Copy the lines below word for word, everything from the first line of the records down to the line containing "state / province: San Luis Potosí", with both of those lines included.

**Records from a data source**
----

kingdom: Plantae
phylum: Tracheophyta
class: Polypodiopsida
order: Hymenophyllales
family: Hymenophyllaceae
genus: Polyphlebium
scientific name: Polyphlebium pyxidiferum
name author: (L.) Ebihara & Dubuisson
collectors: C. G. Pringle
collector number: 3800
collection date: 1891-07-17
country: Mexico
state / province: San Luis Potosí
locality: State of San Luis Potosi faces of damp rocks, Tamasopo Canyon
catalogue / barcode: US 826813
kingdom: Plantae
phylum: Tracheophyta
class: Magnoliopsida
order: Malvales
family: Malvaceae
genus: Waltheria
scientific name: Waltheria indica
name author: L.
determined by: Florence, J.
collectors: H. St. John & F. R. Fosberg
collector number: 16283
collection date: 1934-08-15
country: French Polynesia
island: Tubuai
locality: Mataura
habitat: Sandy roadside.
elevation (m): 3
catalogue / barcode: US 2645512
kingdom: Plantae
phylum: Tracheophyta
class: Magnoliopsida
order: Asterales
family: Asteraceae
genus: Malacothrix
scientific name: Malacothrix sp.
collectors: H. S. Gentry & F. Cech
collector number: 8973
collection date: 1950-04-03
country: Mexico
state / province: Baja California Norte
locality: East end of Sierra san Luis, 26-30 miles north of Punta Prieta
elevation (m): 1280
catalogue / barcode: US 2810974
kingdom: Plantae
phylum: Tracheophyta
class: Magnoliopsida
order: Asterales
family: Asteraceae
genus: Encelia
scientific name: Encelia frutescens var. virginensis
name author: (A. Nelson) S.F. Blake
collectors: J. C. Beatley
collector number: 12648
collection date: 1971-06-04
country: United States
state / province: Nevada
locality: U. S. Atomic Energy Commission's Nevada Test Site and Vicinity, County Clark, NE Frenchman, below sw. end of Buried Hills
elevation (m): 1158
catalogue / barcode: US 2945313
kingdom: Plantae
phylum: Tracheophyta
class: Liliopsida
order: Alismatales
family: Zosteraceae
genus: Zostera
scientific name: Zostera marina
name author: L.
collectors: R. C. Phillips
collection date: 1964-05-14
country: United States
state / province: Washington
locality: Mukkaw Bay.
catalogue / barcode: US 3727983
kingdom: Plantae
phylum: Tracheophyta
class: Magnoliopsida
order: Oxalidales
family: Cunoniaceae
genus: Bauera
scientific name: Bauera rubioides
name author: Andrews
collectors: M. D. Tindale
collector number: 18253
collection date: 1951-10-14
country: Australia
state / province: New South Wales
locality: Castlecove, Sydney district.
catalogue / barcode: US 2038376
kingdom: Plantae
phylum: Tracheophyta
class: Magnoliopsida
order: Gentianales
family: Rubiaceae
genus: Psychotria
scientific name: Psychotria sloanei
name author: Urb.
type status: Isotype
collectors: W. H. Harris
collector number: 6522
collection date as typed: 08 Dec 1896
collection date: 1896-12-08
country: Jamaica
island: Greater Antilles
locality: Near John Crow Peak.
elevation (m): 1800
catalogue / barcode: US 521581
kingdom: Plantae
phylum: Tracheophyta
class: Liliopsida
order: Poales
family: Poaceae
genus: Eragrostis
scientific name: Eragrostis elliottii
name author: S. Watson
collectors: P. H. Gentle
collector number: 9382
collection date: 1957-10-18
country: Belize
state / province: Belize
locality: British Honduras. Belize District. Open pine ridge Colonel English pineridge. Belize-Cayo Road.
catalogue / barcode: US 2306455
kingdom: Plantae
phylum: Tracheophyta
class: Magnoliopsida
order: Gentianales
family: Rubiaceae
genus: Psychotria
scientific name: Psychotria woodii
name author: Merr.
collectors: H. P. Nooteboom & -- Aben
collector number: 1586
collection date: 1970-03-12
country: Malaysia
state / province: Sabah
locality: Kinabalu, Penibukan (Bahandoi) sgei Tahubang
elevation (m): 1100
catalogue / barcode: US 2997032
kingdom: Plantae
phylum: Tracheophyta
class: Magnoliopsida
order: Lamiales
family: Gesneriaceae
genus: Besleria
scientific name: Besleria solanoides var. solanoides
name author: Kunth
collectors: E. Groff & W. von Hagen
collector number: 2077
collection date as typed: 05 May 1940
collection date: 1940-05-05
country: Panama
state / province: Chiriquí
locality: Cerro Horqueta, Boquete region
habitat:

----

**TASK RESULT**
kingdom: Plantae
phylum: Tracheophyta
class: Polypodiopsida
order: Hymenophyllales
family: Hymenophyllaceae
genus: Polyphlebium
scientific name: Polyphlebium pyxidiferum
name author: (L.) Ebihara & Dubuisson
collectors: C. G. Pringle
collector number: 3800
collection date: 1891-07-17
country: Mexico
state / province: San Luis Potosí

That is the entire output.